Along with dozens of other top corporate law faculty, I signed a letter sent to the Delaware legislature opposing the proposed amendment to DGCL section 122(18). The amendment is designed to overturn VC Laster's recent decision in West Palm Beach Firefighters’ Pension Fund v. Moelis & Company.
I should stress that not everyone who signed the letter did so because they agree with Moelis. I would support a more carefully drafted legislative fix. But this proposal was drafted in a hurry and not very well. As the letter states:
The Proposal would do more than simply overturn Moelis. It would allow corporate boards to unilaterally contract away their powers without any shareholder input. It would also exempt such contracts from Section 115, thereby creating a separate class of internal corporate claims—including claims of breach of fiduciary duty—that could be arbitrated and decided under non-Delaware law. These would be the most consequential changes to Delaware corporate law of the 21st century, and they should not be made hastily—if at all.

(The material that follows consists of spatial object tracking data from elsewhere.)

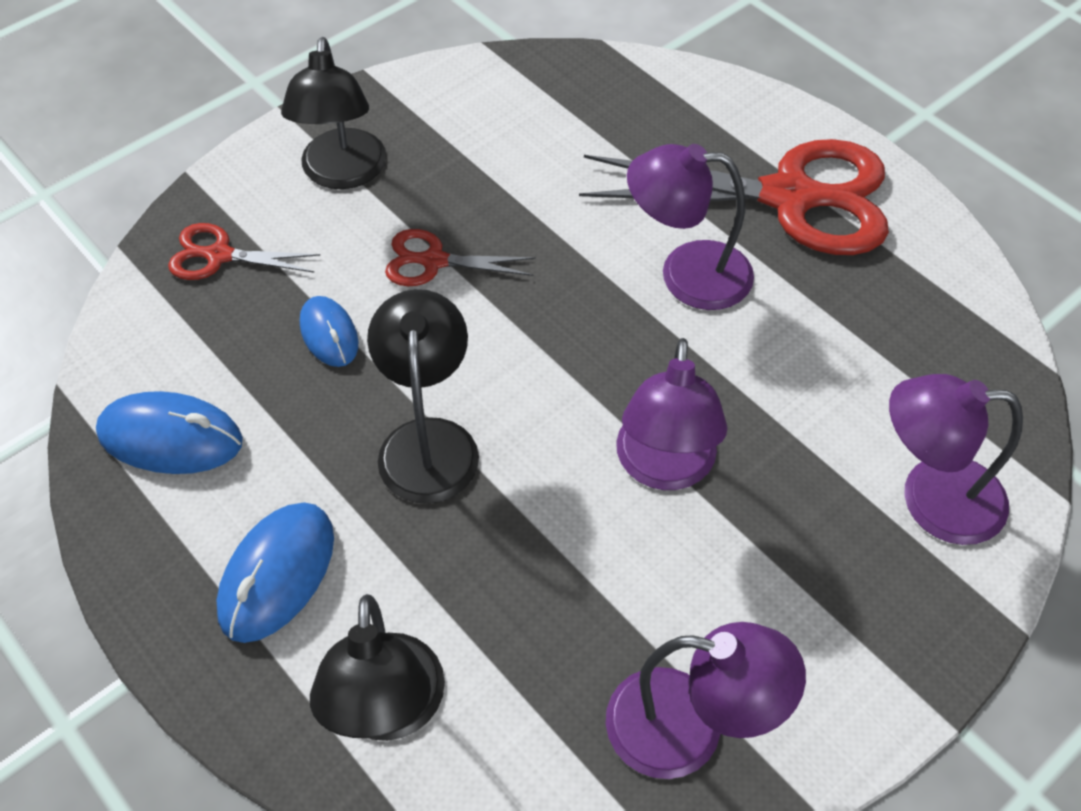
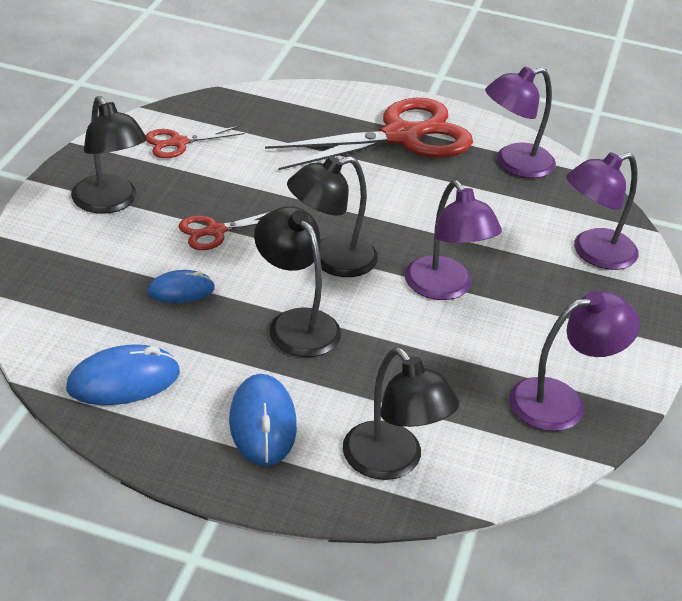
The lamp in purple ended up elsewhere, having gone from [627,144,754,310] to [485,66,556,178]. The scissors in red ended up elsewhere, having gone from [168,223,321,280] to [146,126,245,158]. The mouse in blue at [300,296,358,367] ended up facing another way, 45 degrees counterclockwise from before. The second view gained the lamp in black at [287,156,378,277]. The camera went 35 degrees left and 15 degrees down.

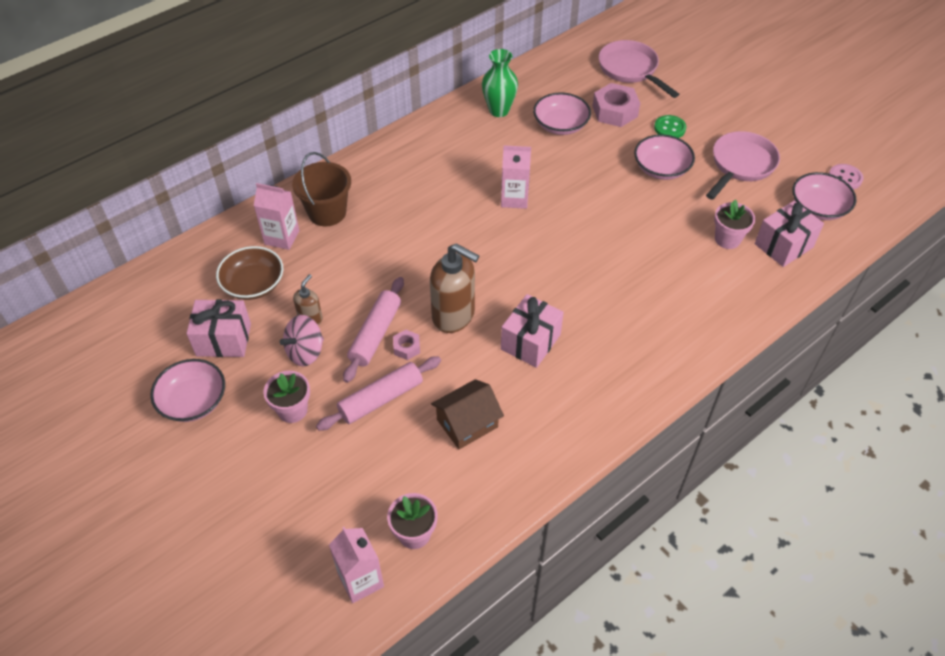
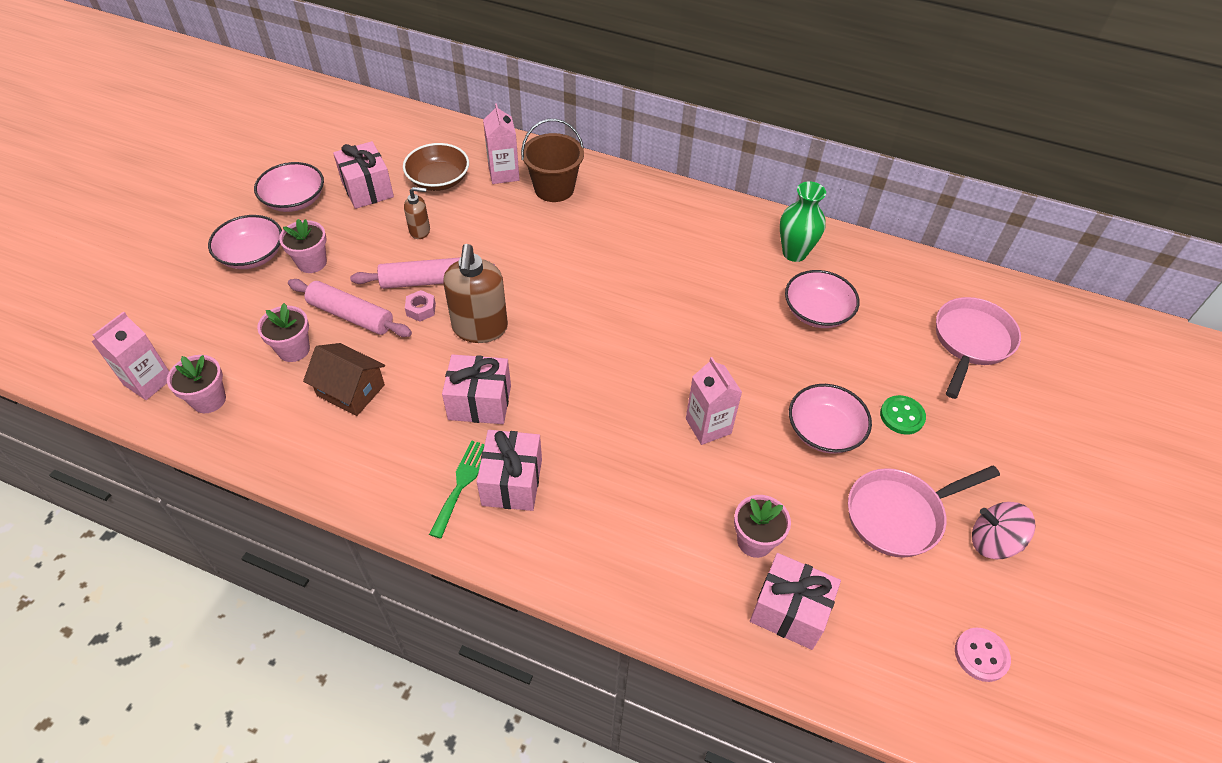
The second view lost the nut in pink at [592,83,640,127]. The pan in pink at [706,131,780,200] ended up facing another way, 150 degrees clockwise from before. The carton in pink ended up elsewhere, having gone from [501,145,531,209] to [686,357,742,445]. The bowl in pink ended up elsewhere, having gone from [792,172,856,220] to [208,215,282,269]. The spinning top in pink ended up elsewhere, having gone from [280,315,324,366] to [972,502,1036,559]. The second view gained the flower pot in pink at [257,303,310,362]. The second view gained the gift in pink at [477,430,542,511]. The second view gained the fork in green at [429,440,485,539]. The camera went 60 degrees right and 0 degrees up.

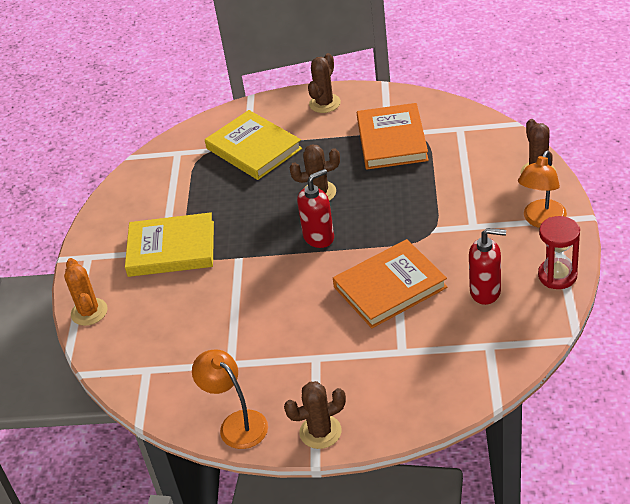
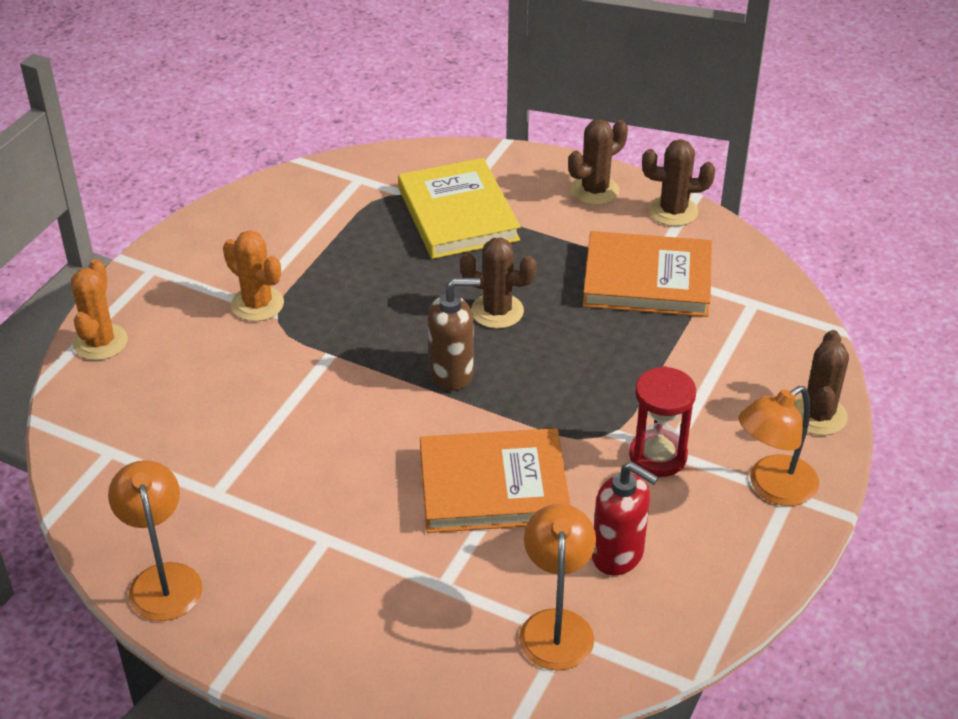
The book in orange at [357,103,429,169] ended up facing another way, 75 degrees clockwise from before. What was the soap dispenser in red at [297,169,334,248] turned into the soap dispenser in brown at [428,278,481,391]. Where the book in yellow stood at [125,212,214,277], the cactus in orange came to stand at [223,230,284,321]. The hourglass in red ended up elsewhere, having gone from [538,216,580,289] to [629,366,696,477]. The cactus in brown ended up elsewhere, having gone from [284,381,346,449] to [642,139,715,226]. The second view gained the lamp in orange at [519,504,596,671]. The camera went 20 degrees right and 0 degrees up.

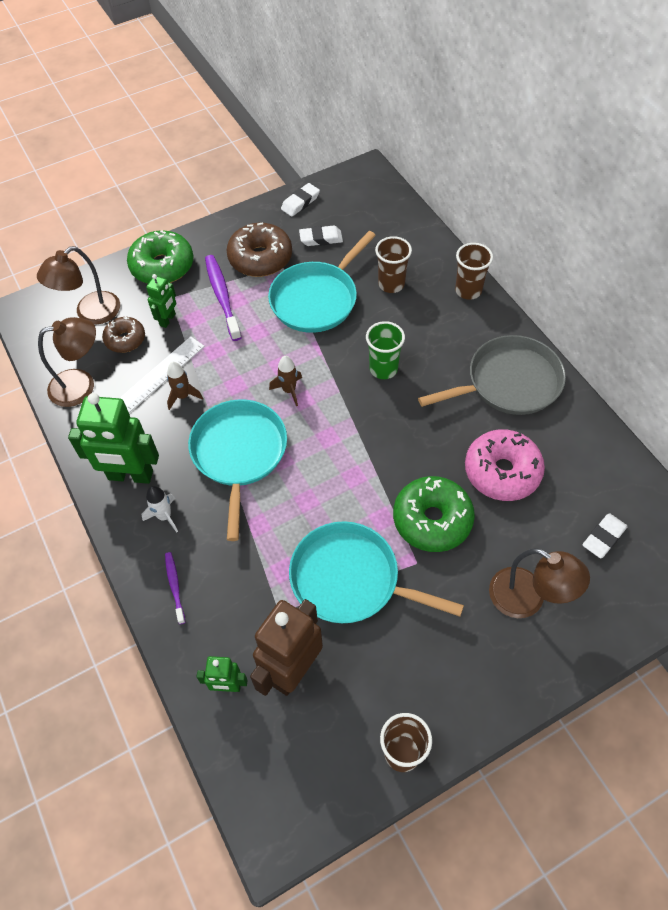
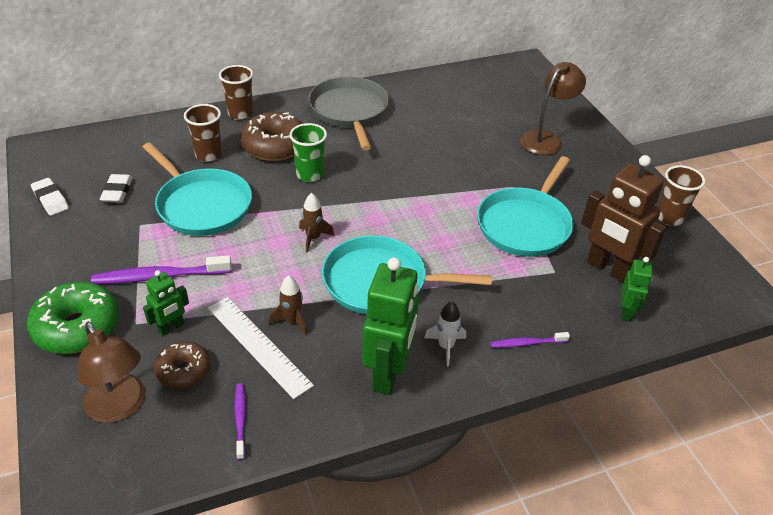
The donut in brown ended up elsewhere, having gone from [227,222,292,277] to [240,112,303,161]. The robot in green at [146,274,176,328] ended up facing another way, 105 degrees clockwise from before. Where the lamp in brown stood at [38,317,96,407], the toothbrush in purple came to stand at [234,383,246,460]. The second view lost the donut in pink at [465,429,545,501]. The second view lost the donut in green at [393,476,475,552]. The second view lost the eraser in white at [583,513,628,559]. The camera went 85 degrees left and 15 degrees down.

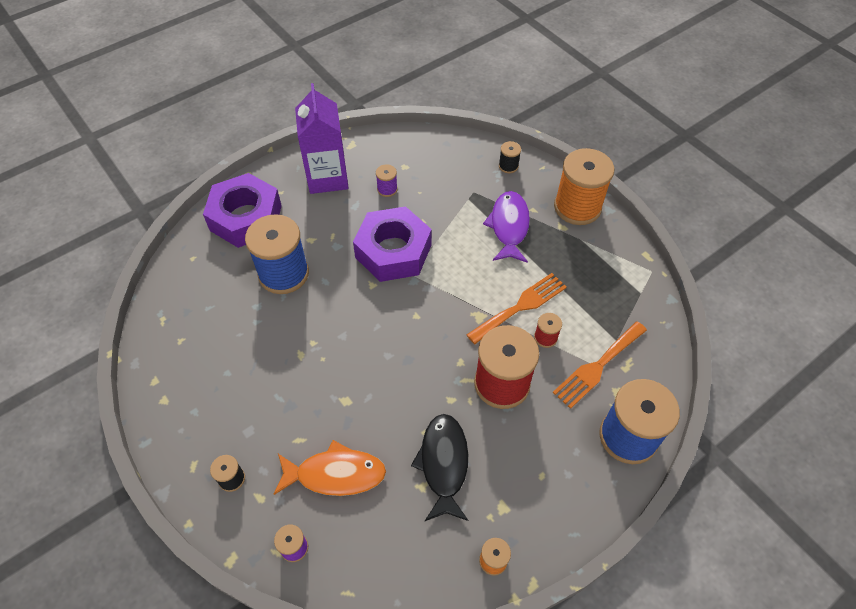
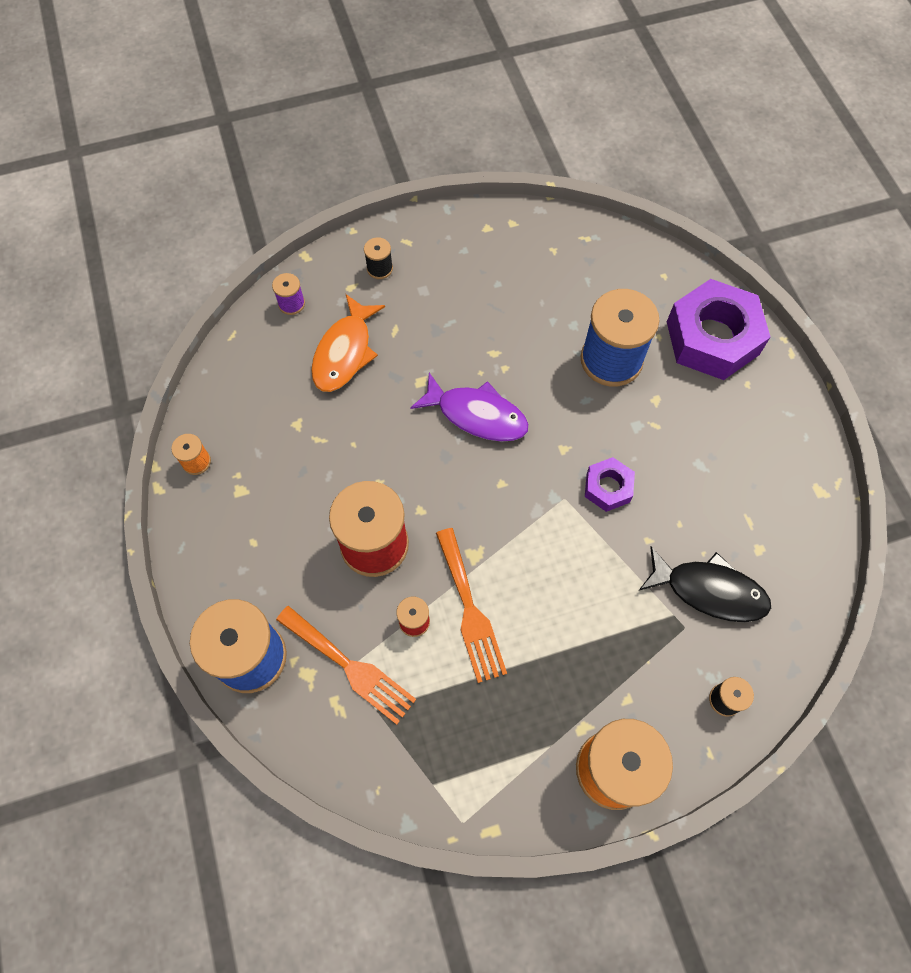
The second view lost the carton in purple at [295,83,349,194]. The second view lost the spool in purple at [376,164,398,197]. The fish in purple ended up elsewhere, having gone from [483,191,530,263] to [410,373,529,442]. The size of the nut in purple at [353,206,432,282] changed by a factor of 0.50. The fork in orange at [553,322,647,409] ended up facing another way, 150 degrees clockwise from before. The fish in black ended up elsewhere, having gone from [411,414,468,521] to [639,546,771,622]. The camera went 110 degrees right and 10 degrees up.

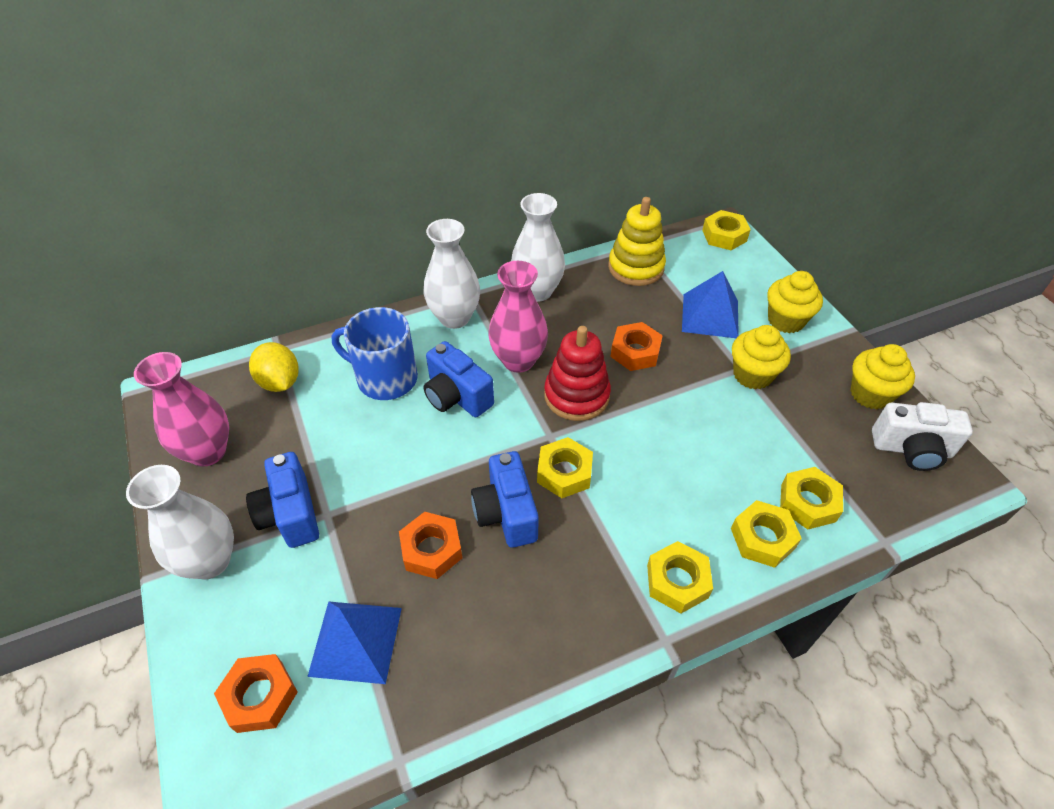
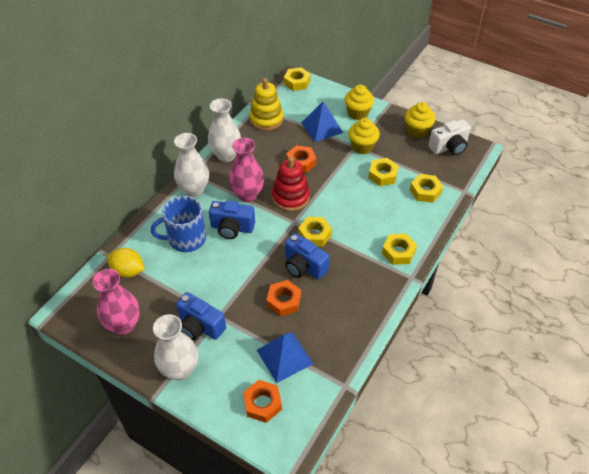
The nut in yellow ended up elsewhere, having gone from [731,500,802,568] to [368,158,399,186]. The camera went 35 degrees left and 0 degrees up.

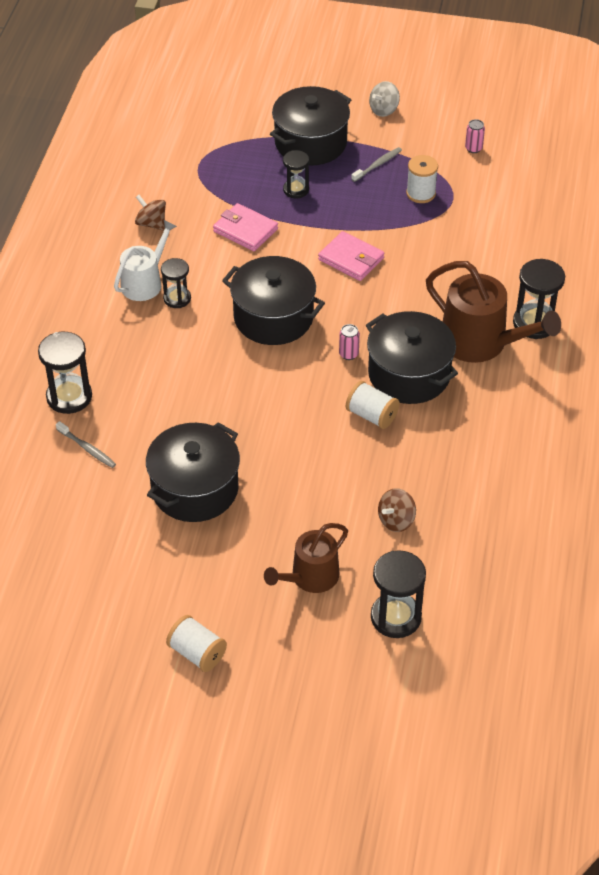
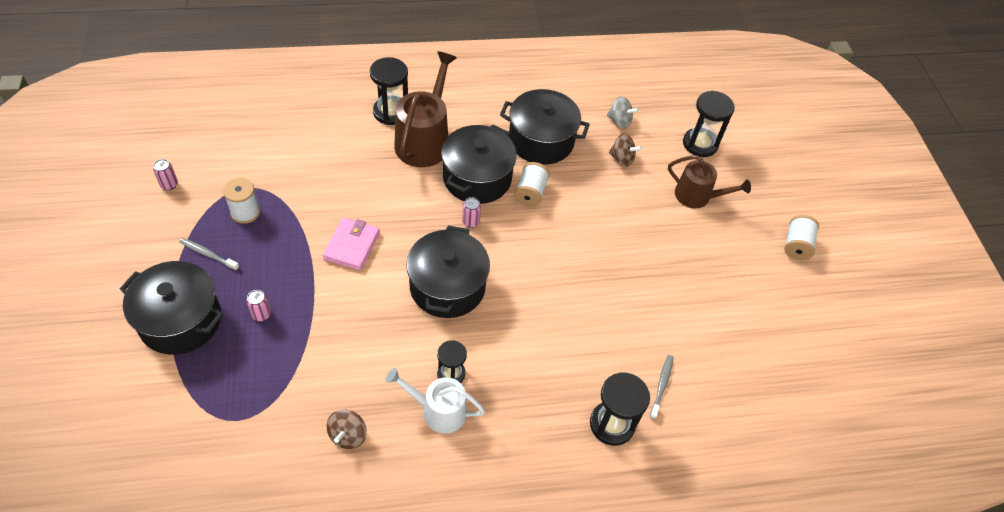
The spinning top in grey ended up elsewhere, having gone from [369,81,400,117] to [607,96,639,128]. Where the hourglass in black stood at [283,150,309,198], the can in pink came to stand at [246,290,271,321]. The second view lost the wallet in pink at [213,203,278,251]. The pot in black ended up elsewhere, having gone from [146,422,240,522] to [500,89,590,165]. The camera went 115 degrees left and 5 degrees up.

Proponents of the Proposal argue that the Moelis decision struck down a common practice of Delaware corporations and that the Proposal merely restores the status quo ante. Not so. The contract in Moelis was far from typical, especially for public corporations, and the Moelis decision only held that certain of its provisions contravened the board-centric model of governance codified in Section 141(a). Those provisions could only be adopted in the corporate charter, and thus only after a majority of shareholders—who invested in reliance on Section 141(a)—gave their approval.